Convert the items below into a JSON list of strings, one string per line, with blank lines omitted and the pictures left out. Begin at the line that contains "im Bauhauptgewerbe" and continue through the end of the items.

──────── Task inputs ────────

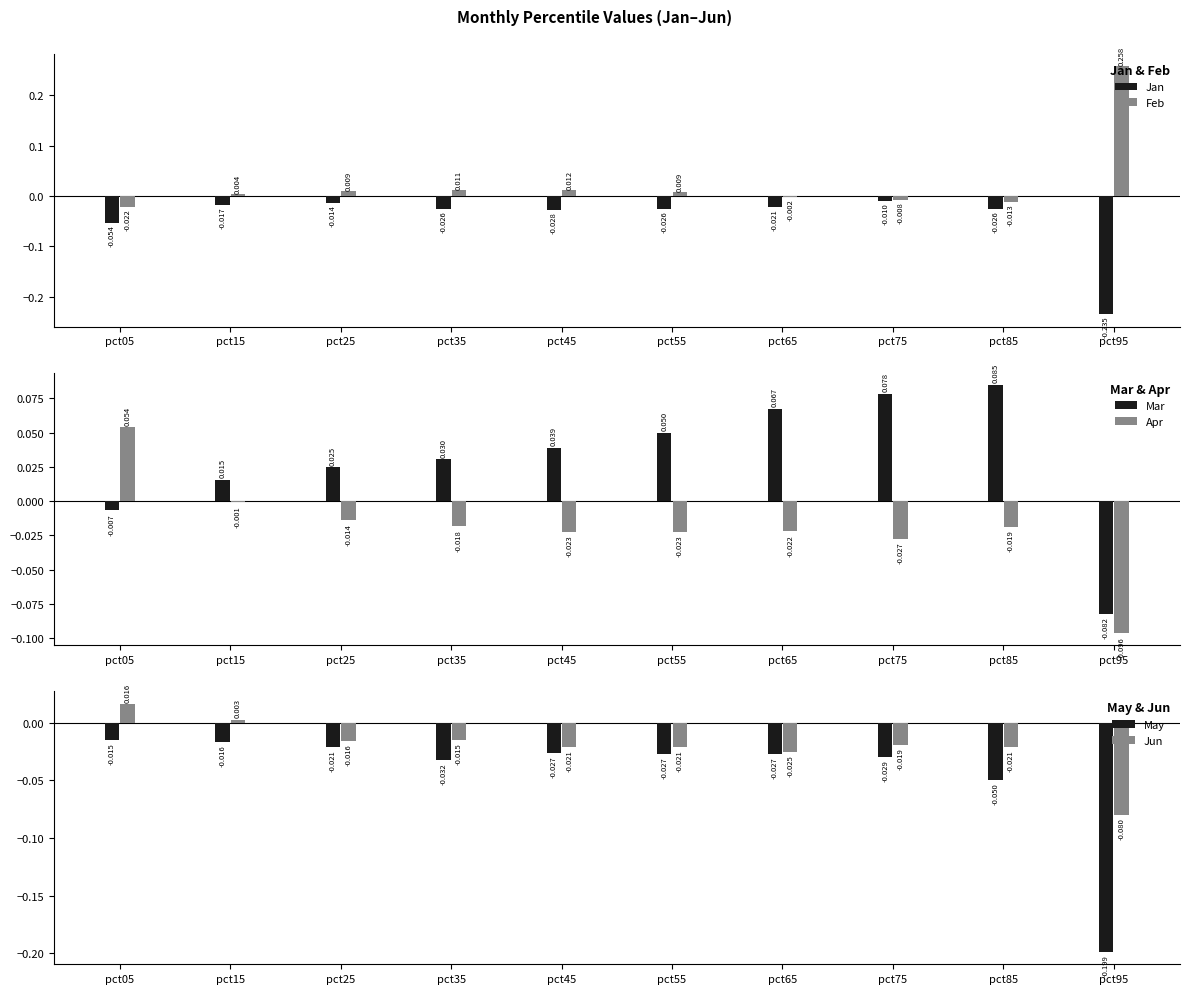

The Jun series shows 0.0 at pct15. True or false?

True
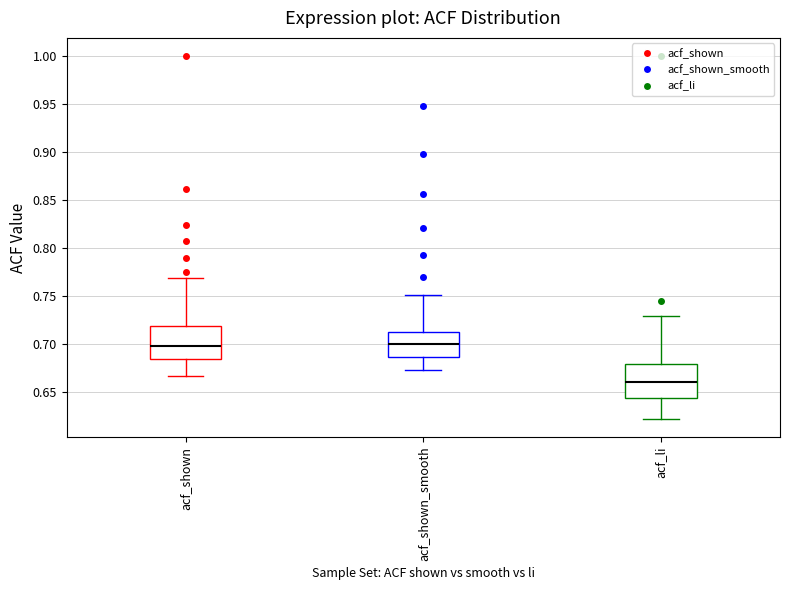

Where is the upper edge of the box for acf_shown on the y-axis? The values are not printed on the chart, so give them approximately, as read against the axis.

0.720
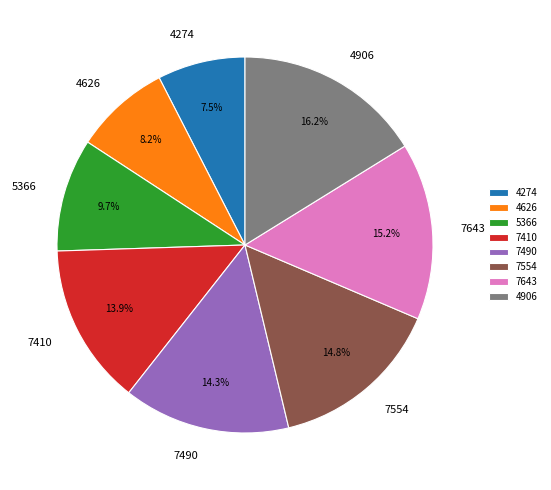

Is it true that 7643 is 15% of the pie?

True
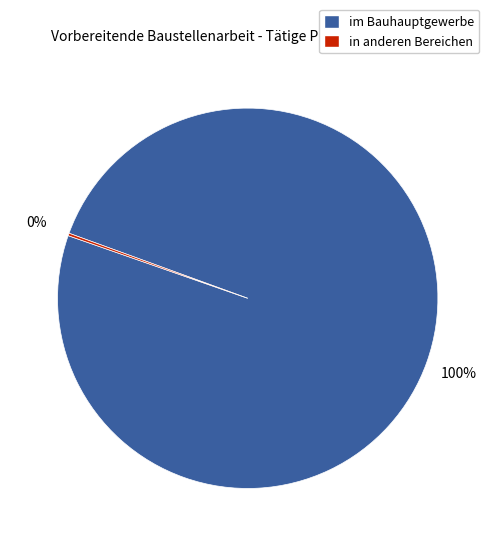

What is the largest slice in the pie chart?

im Bauhauptgewerbe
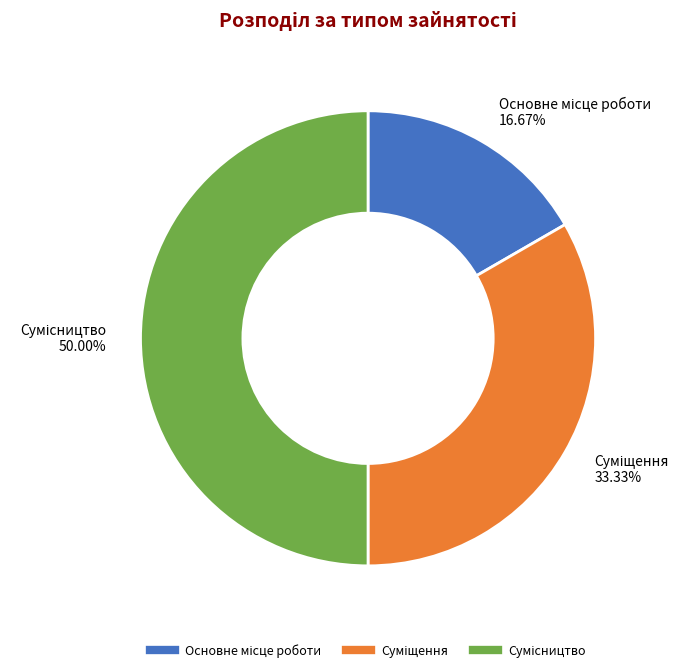

To the nearest percent, what is the difference between the largest and smallest slice percentages?

33%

────────

The answer:
[
  "im Bauhauptgewerbe",
  "To the nearest percent, what is the difference between the largest and smallest slice percentages?",
  "33%"
]